■ YOUR ASSIGNMENT ■
Restate word for word the lines below from the one that has "Jung Kwan Jang raises prices in Korea after" through the one that has "Contractor's Licence: 36654C", keeping both and dropping all pictures.

■ RECORDS TO USE ■
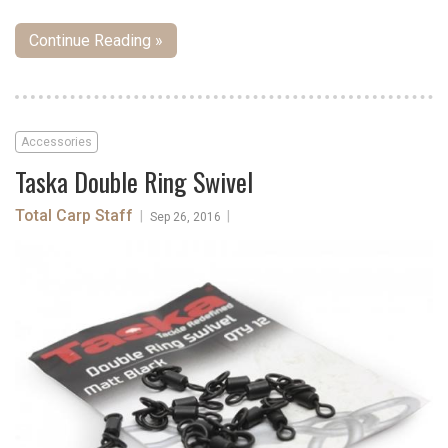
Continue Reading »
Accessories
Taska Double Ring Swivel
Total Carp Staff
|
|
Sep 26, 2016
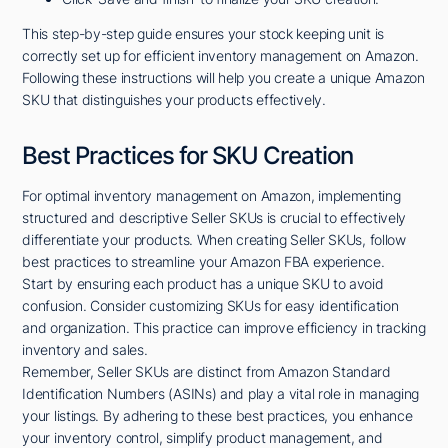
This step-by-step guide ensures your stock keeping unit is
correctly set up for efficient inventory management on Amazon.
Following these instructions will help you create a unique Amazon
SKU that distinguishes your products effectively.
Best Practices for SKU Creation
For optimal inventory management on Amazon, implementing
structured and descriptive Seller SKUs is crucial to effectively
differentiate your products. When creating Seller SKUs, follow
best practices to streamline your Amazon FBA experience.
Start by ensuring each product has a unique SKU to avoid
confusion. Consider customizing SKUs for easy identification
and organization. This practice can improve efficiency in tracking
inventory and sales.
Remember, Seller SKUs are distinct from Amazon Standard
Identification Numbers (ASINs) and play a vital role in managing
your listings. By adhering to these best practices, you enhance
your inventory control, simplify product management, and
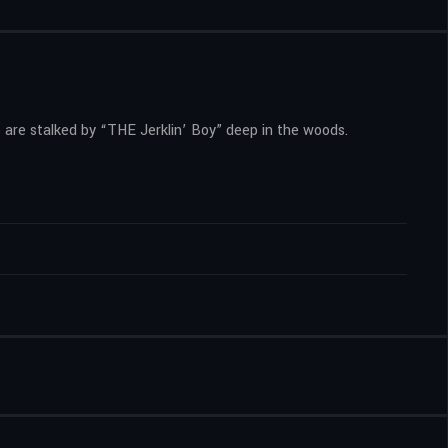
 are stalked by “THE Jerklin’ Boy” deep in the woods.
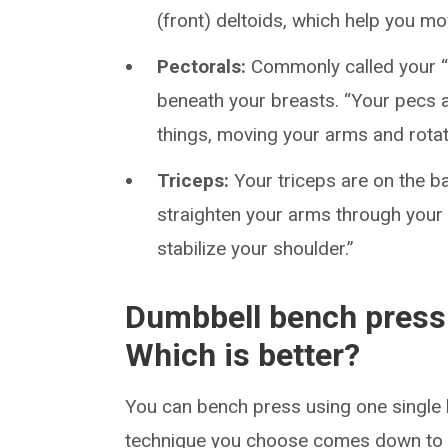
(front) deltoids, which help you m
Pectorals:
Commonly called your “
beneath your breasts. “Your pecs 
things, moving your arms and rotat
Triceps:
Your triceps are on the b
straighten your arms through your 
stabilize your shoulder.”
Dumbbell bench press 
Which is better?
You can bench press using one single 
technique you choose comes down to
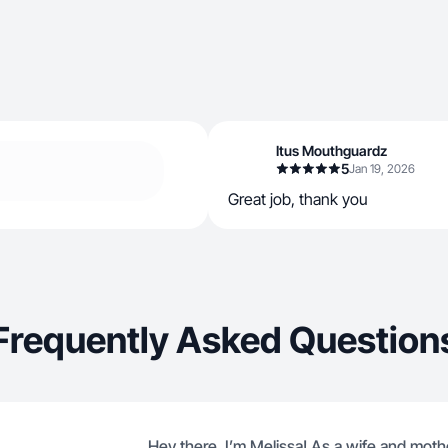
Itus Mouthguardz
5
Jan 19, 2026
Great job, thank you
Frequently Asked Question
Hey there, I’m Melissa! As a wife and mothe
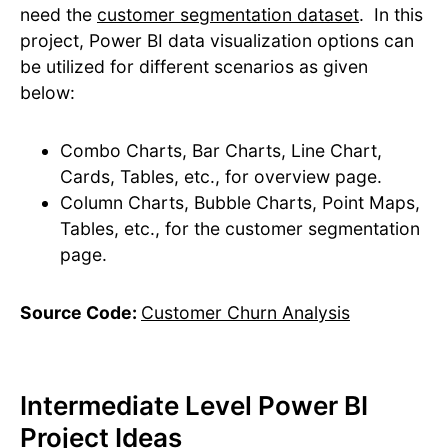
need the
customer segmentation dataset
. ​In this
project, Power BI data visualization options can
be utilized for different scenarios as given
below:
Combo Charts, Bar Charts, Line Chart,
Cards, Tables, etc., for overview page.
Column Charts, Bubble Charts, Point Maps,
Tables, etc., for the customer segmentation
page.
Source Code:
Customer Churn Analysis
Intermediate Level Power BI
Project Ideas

==

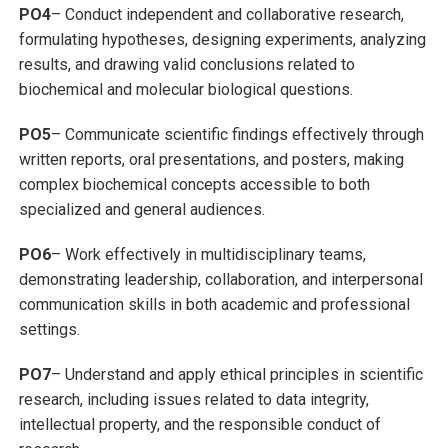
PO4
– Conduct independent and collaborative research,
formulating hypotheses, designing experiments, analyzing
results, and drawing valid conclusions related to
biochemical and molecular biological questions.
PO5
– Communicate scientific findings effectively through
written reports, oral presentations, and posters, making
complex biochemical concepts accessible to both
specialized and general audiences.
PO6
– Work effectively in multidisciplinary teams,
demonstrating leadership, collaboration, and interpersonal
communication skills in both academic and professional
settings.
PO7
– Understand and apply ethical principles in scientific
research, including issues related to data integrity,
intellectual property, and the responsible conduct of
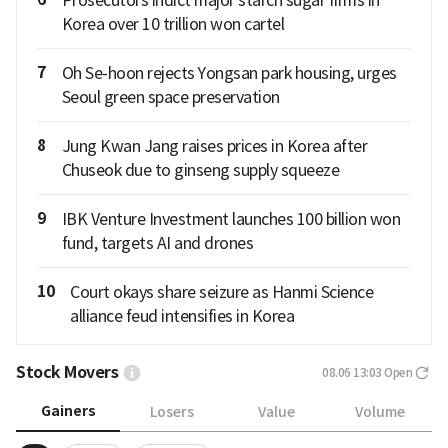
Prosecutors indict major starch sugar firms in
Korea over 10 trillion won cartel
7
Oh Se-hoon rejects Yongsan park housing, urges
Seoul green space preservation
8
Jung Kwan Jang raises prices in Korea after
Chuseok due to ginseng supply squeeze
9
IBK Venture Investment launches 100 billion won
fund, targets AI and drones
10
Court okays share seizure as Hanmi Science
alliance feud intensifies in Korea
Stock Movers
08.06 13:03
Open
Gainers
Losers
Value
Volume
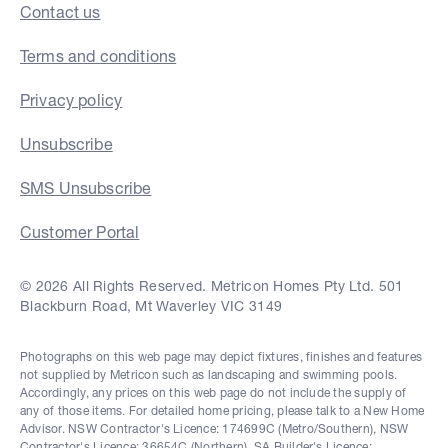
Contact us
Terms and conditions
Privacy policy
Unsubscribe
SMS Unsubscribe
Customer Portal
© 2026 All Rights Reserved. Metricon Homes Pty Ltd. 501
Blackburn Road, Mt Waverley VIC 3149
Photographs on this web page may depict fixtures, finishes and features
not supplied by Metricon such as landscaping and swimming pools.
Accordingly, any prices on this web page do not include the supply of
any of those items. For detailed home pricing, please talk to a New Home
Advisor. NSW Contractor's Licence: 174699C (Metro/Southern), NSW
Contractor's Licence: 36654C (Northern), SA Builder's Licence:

...

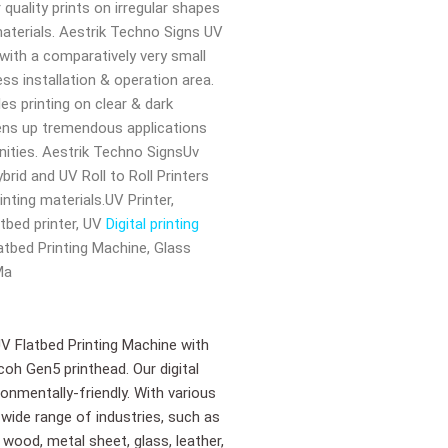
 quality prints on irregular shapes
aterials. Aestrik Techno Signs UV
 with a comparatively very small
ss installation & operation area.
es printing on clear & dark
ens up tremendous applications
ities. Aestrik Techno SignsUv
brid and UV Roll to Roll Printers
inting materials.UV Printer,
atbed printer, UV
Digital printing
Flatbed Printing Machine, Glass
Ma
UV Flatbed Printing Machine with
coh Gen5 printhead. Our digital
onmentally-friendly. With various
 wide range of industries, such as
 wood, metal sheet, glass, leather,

■ EXERCISE SOLUTION ■
Jung Kwan Jang raises prices in Korea after
Chuseok due to ginseng supply squeeze
9
IBK Venture Investment launches 100 billion won
fund, targets AI and drones
10
Court okays share seizure as Hanmi Science
alliance feud intensifies in Korea
Stock Movers
08.06 13:03
Open
Gainers
Losers
Value
Volume
Contact us
Terms and conditions
Privacy policy
Unsubscribe
SMS Unsubscribe
Customer Portal
© 2026 All Rights Reserved. Metricon Homes Pty Ltd. 501
Blackburn Road, Mt Waverley VIC 3149
Photographs on this web page may depict fixtures, finishes and features
not supplied by Metricon such as landscaping and swimming pools.
Accordingly, any prices on this web page do not include the supply of
any of those items. For detailed home pricing, please talk to a New Home
Advisor. NSW Contractor's Licence: 174699C (Metro/Southern), NSW
Contractor's Licence: 36654C (Northern), SA Builder's Licence:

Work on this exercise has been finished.